**TASK OBJECTIVE:** Send back the data below exactly. Drop every picture.
··· EXTRACTED ENTRIES
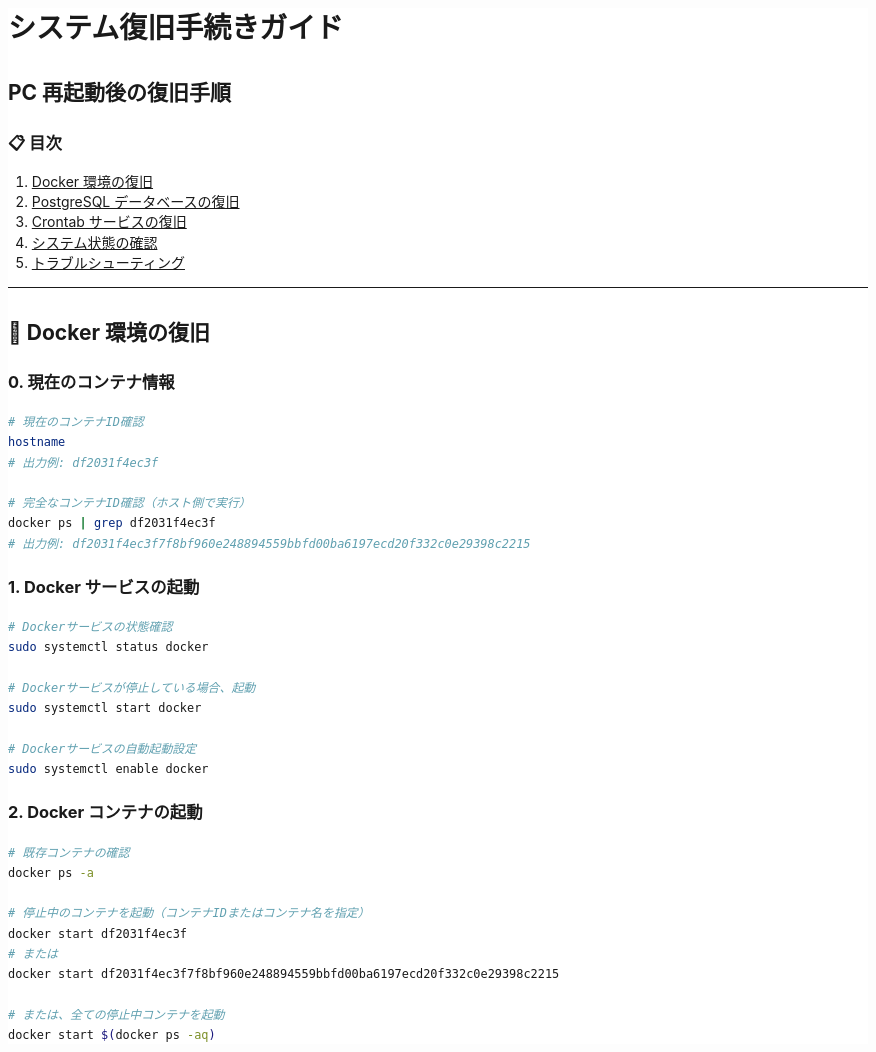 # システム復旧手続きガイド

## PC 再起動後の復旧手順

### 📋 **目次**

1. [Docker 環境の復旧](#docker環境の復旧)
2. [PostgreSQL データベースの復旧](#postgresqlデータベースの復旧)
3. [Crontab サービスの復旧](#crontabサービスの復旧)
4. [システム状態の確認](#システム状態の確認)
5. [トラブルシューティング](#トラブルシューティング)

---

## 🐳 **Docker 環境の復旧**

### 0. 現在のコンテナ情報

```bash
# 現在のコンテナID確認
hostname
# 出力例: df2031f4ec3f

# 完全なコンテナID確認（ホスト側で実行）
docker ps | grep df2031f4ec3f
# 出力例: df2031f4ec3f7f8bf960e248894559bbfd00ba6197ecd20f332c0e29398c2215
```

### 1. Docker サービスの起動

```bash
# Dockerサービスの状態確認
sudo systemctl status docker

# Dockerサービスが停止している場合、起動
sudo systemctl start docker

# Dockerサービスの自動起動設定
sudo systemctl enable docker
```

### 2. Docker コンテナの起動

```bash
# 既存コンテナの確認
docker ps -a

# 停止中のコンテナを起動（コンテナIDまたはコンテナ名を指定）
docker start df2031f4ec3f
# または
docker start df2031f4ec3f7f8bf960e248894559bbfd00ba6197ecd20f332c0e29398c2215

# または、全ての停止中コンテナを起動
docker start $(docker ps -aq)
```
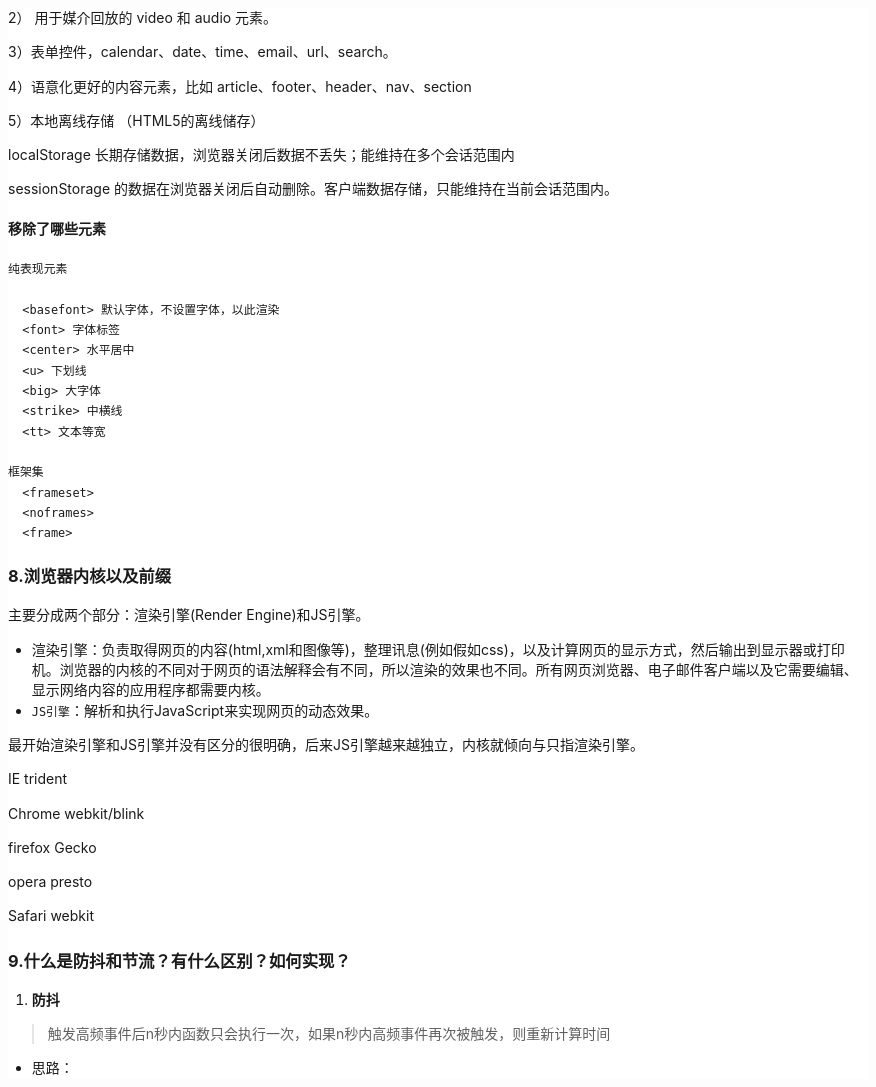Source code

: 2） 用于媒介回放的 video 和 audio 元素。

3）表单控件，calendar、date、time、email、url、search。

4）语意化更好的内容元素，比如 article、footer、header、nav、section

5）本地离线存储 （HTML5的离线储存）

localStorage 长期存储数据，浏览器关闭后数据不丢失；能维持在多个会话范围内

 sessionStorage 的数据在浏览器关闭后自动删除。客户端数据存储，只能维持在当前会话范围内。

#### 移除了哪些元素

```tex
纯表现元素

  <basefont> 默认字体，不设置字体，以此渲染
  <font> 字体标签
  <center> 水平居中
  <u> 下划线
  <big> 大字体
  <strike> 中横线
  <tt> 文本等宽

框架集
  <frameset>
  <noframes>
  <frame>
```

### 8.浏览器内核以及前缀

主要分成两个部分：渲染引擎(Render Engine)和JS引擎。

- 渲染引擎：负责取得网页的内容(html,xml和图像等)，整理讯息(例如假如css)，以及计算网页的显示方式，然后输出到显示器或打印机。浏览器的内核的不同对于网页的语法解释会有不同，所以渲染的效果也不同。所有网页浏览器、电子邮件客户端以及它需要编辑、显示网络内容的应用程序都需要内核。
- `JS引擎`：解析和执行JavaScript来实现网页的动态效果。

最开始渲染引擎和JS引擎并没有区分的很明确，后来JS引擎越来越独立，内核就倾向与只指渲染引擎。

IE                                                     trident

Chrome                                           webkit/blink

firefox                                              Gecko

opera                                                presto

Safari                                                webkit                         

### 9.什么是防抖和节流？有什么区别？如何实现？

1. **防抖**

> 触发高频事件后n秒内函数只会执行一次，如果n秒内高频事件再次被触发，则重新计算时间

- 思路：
······
**EXERCISE ANSWER:**
 # システム復旧手続きガイド

## PC 再起動後の復旧手順

### 📋 **目次**

1. [Docker 環境の復旧](#docker環境の復旧)
2. [PostgreSQL データベースの復旧](#postgresqlデータベースの復旧)
3. [Crontab サービスの復旧](#crontabサービスの復旧)
4. [システム状態の確認](#システム状態の確認)
5. [トラブルシューティング](#トラブルシューティング)

---

## 🐳 **Docker 環境の復旧**

### 0. 現在のコンテナ情報

```bash
# 現在のコンテナID確認
hostname
# 出力例: df2031f4ec3f

# 完全なコンテナID確認（ホスト側で実行）
docker ps | grep df2031f4ec3f
# 出力例: df2031f4ec3f7f8bf960e248894559bbfd00ba6197ecd20f332c0e29398c2215
```

### 1. Docker サービスの起動

```bash
# Dockerサービスの状態確認
sudo systemctl status docker

# Dockerサービスが停止している場合、起動
sudo systemctl start docker

# Dockerサービスの自動起動設定
sudo systemctl enable docker
```

### 2. Docker コンテナの起動

```bash
# 既存コンテナの確認
docker ps -a

# 停止中のコンテナを起動（コンテナIDまたはコンテナ名を指定）
docker start df2031f4ec3f
# または
docker start df2031f4ec3f7f8bf960e248894559bbfd00ba6197ecd20f332c0e29398c2215

# または、全ての停止中コンテナを起動
docker start $(docker ps -aq)
```
Source code

: 2） 用于媒介回放的 video 和 audio 元素。

3）表单控件，calendar、date、time、email、url、search。

4）语意化更好的内容元素，比如 article、footer、header、nav、section

5）本地离线存储 （HTML5的离线储存）

localStorage 长期存储数据，浏览器关闭后数据不丢失；能维持在多个会话范围内

 sessionStorage 的数据在浏览器关闭后自动删除。客户端数据存储，只能维持在当前会话范围内。

#### 移除了哪些元素

```tex
纯表现元素

  <basefont> 默认字体，不设置字体，以此渲染
  <font> 字体标签
  <center> 水平居中
  <u> 下划线
  <big> 大字体
  <strike> 中横线
  <tt> 文本等宽

框架集
  <frameset>
  <noframes>
  <frame>
```

### 8.浏览器内核以及前缀

主要分成两个部分：渲染引擎(Render Engine)和JS引擎。

- 渲染引擎：负责取得网页的内容(html,xml和图像等)，整理讯息(例如假如css)，以及计算网页的显示方式，然后输出到显示器或打印机。浏览器的内核的不同对于网页的语法解释会有不同，所以渲染的效果也不同。所有网页浏览器、电子邮件客户端以及它需要编辑、显示网络内容的应用程序都需要内核。
- `JS引擎`：解析和执行JavaScript来实现网页的动态效果。

最开始渲染引擎和JS引擎并没有区分的很明确，后来JS引擎越来越独立，内核就倾向与只指渲染引擎。

IE                                                     trident

Chrome                                           webkit/blink

firefox                                              Gecko

opera                                                presto

Safari                                                webkit                         

### 9.什么是防抖和节流？有什么区别？如何实现？

1. **防抖**

> 触发高频事件后n秒内函数只会执行一次，如果n秒内高频事件再次被触发，则重新计算时间

- 思路：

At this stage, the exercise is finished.